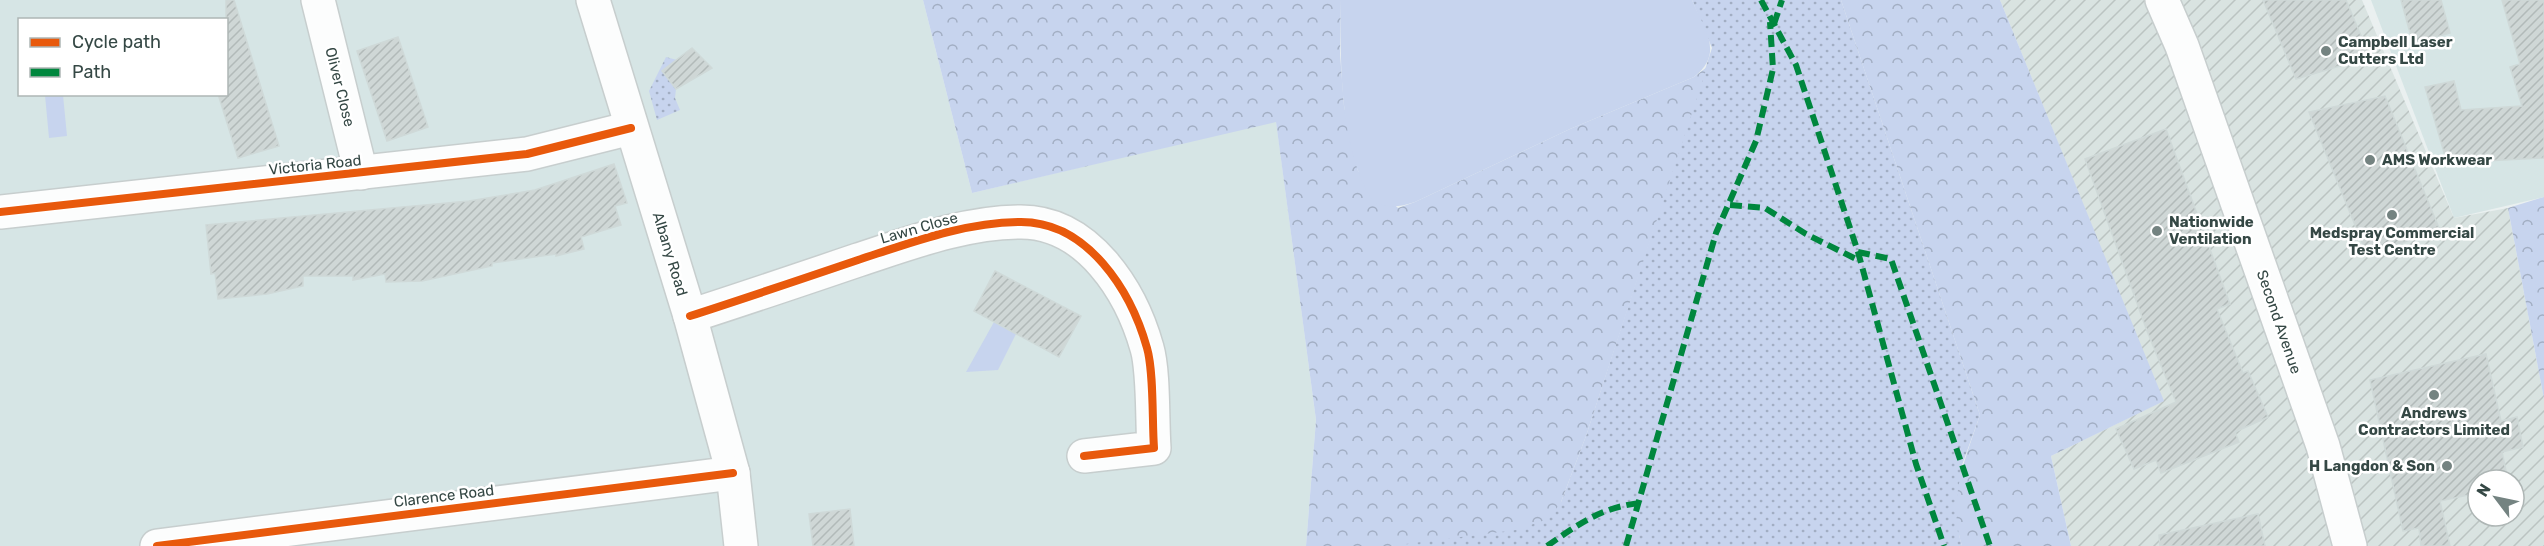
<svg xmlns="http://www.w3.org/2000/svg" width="2544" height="546" viewBox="0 0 2544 546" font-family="Rubik,sans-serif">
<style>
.residential{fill:#d6e5e5;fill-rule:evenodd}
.industrial{fill:url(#industrial-furrows);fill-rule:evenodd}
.grass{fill:url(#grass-dots)}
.forest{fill:url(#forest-crowns)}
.green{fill:#c7d4ee}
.building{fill:url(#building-hatch);stroke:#cfd9d8;stroke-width:1.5}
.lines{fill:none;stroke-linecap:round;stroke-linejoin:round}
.street-casing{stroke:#c7cece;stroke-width:36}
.street{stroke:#fcfdfd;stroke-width:33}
.quiet{stroke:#00873e;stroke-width:6;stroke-dasharray:12 6;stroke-linecap:butt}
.cycleway-casing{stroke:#fff;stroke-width:11}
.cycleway{stroke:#e8590c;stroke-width:8}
.poi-dot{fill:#748381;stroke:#fff;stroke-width:2}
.labels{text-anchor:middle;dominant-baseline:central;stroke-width:5;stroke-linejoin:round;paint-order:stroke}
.poi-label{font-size:15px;font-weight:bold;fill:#354845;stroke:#fff;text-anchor:start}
.street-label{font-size:15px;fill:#354845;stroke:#fff}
</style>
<defs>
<pattern id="industrial-furrows" width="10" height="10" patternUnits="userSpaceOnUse" patternTransform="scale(1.5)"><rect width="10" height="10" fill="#d9e3e1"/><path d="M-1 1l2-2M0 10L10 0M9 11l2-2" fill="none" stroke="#bbc4c2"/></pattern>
<pattern id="grass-dots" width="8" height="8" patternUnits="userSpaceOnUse" patternTransform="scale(1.5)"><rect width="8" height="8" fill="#c7d4ee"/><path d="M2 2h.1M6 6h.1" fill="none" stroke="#a2aec3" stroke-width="1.8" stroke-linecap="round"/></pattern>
<pattern id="forest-crowns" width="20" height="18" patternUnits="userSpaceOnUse" patternTransform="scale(1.5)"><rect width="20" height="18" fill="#c7d4ee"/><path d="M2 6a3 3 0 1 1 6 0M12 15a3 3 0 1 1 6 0" fill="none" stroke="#a2aec3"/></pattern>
<pattern id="building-hatch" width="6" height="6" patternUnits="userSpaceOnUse" patternTransform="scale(1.5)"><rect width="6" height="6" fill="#cfd7d6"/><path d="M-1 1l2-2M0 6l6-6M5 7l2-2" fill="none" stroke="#b2bab9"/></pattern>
</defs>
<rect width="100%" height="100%" fill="#eaf0f0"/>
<g class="residential">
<path d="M0 0H923L972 193 1276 121 1316 420 1306 546H0ZM20 20H226V94H20Z"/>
<polygon points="2371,0 2544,0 2544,197 2454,218"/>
</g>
<path class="industrial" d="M2000 0H2362L2454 218 2508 208 2544 399V546H2071L2051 456 2163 401ZM2478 480H2514V516H2478Z"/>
<g class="grass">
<polygon points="1692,0 1841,0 1980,415 1962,465 1959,535 1962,546 1390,546 1561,502 1586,436 1712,48"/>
<polygon points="666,57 677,60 663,71 676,89 675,98 680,110 657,120 649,91"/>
</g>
<g class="forest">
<polygon points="923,0 1341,0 1340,54 1344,106 1358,171 1398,208 1415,202 1570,129 1694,77 1707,67 1586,436 1561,502 1552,515 1545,520 1516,530 1390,546 1306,546 1316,420 1276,122 972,193"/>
<path d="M1841 0H2000L2164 401 2051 456 2071 546H1962C1947 500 1965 459 1980 415Z"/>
<polygon points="2544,197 2544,399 2508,208"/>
</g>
<g class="green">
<path d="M1341 0H1692C1704 29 1725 53 1694 77L1570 129 1415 202C1400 207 1390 208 1374 203 1339 151 1340 61 1341 0Z"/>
<polygon points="45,95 63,95 67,136 49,138"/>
<polygon points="994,322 1016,334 998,370 966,372"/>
</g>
<g class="building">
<polygon points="226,0 234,0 279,146 238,158 218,94 226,94"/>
<polygon points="2263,0 2346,0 2370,57 2296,79"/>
<polygon points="2401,0 2441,0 2450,33 2413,44"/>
<polygon points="2502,0 2544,0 2544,158 2447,163 2425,87 2454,81 2461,110 2522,106 2510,67 2520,64"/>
<polygon points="398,37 428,127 387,141 357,51"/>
<polygon points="692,48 712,68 676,89 662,71"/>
<polygon points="2385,96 2439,228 2368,257 2309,112"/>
<polygon points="2166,129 2230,304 2217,309 2243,373 2248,371 2268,417 2235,432 2239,442 2161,473 2156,460 2134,469 2116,429 2176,402 2147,331 2085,159"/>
<polygon points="614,164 627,203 615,206 621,225 581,237 584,249 556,256 556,254 492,263 492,266 422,281 386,282 385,274 353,280 353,276 303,276 303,286 267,294 218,299 215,273 211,274 206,225 469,201 535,190"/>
<polygon points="995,271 1081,316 1059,357 974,311"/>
<polygon points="2486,354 2501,421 2517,417 2523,447 2502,452 2508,480 2478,480 2478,493 2440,501 2450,546 2421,546 2419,528 2403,531 2370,380"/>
<polygon points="850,509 854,546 813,546 809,514"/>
<polygon points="2258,514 2265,546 2160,546 2159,535"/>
</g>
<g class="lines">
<g class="street-casing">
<g id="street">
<polyline points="318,0 361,173"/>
<polyline points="593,0 690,316 733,473 741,546"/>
<polyline points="2162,0 2182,46 2323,446 2350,546"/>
<polyline points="0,212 527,154 631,128"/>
<path d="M690 316C746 298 802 279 858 260 910 243 965 222 1021 222 1088 222 1131 291 1147 348 1154 372 1152 421 1154 448L1084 456"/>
<polyline points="157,546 733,473"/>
</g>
</g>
<use href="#street" class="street"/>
<g class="quiet">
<polyline points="1761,0 1796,65 1858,252 1916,464 1944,546"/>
<polyline points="1774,24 1782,0"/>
<polyline points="1730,205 1765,208 1806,234 1860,261"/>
<polyline points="1858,252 1891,259 1990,546"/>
<path d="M1547 546C1579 524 1600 508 1639 503"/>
<polyline points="1626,546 1716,233 1756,141 1773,69 1770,22"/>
</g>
<g class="cycleway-casing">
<g id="cycleway">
<polyline points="0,212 527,154 631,128"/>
<path d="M690 316C746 298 802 279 858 260 910 243 965 222 1021 222 1088 222 1131 291 1147 348 1154 372 1152 421 1154 448L1084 456"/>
<polyline points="157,546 733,473"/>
</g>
</g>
<use href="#cycleway" class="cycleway"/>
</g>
<g class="poi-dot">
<circle cx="2326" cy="51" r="6"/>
<circle cx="2370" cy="160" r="6"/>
<circle cx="2392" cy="215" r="6"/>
<circle cx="2157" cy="231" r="6"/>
<circle cx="2434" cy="395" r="6"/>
<circle cx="2447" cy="466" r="6"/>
</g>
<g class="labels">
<g class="poi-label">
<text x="2338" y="42">Campbell Laser<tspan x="2338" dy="17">Cutters Ltd</tspan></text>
<text x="2382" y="160">AMS Workwear</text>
<text x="2169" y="222">Nationwide<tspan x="2169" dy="17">Ventilation</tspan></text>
<text x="2392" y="233" text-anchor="middle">Medspray Commercial<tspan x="2392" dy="17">Test Centre</tspan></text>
<text x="2434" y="413" text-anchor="middle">Andrews<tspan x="2434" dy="17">Contractors Limited</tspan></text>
<text x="2435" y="466" text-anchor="end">H Langdon &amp; Son</text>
</g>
<g class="street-label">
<text transform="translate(340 87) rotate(76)">Oliver Close</text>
<text transform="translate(315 165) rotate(-6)">Victoria Road</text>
<text transform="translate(919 228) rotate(-16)">Lawn Close</text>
<text transform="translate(670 254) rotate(73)">Albany Road</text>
<text transform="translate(2279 322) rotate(71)">Second Avenue</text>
<text transform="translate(444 496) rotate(-7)">Clarence Road</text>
</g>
</g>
<rect x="18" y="18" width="210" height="78" fill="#ffffff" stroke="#aeb6b5" stroke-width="1.5"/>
<rect x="30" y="38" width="30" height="9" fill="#e8590c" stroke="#aeb6b5" stroke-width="1.5"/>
<text x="72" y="48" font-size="18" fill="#354845">Cycle path</text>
<rect x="30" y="68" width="30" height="9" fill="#00873e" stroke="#aeb6b5" stroke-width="1.5"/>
<text x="72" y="78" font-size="18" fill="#354845">Path</text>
<g transform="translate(2496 498) rotate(302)"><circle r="28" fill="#ffffff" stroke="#aeb6b5" stroke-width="1.5"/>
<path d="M0-4.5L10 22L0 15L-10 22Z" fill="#748381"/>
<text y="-9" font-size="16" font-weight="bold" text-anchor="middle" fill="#354845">N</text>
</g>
</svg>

---+---

Your answer must be a copy of every line in the data above that holds the string "rule".

.residential{fill:#d6e5e5;fill-rule:evenodd}
.industrial{fill:url(#industrial-furrows);fill-rule:evenodd}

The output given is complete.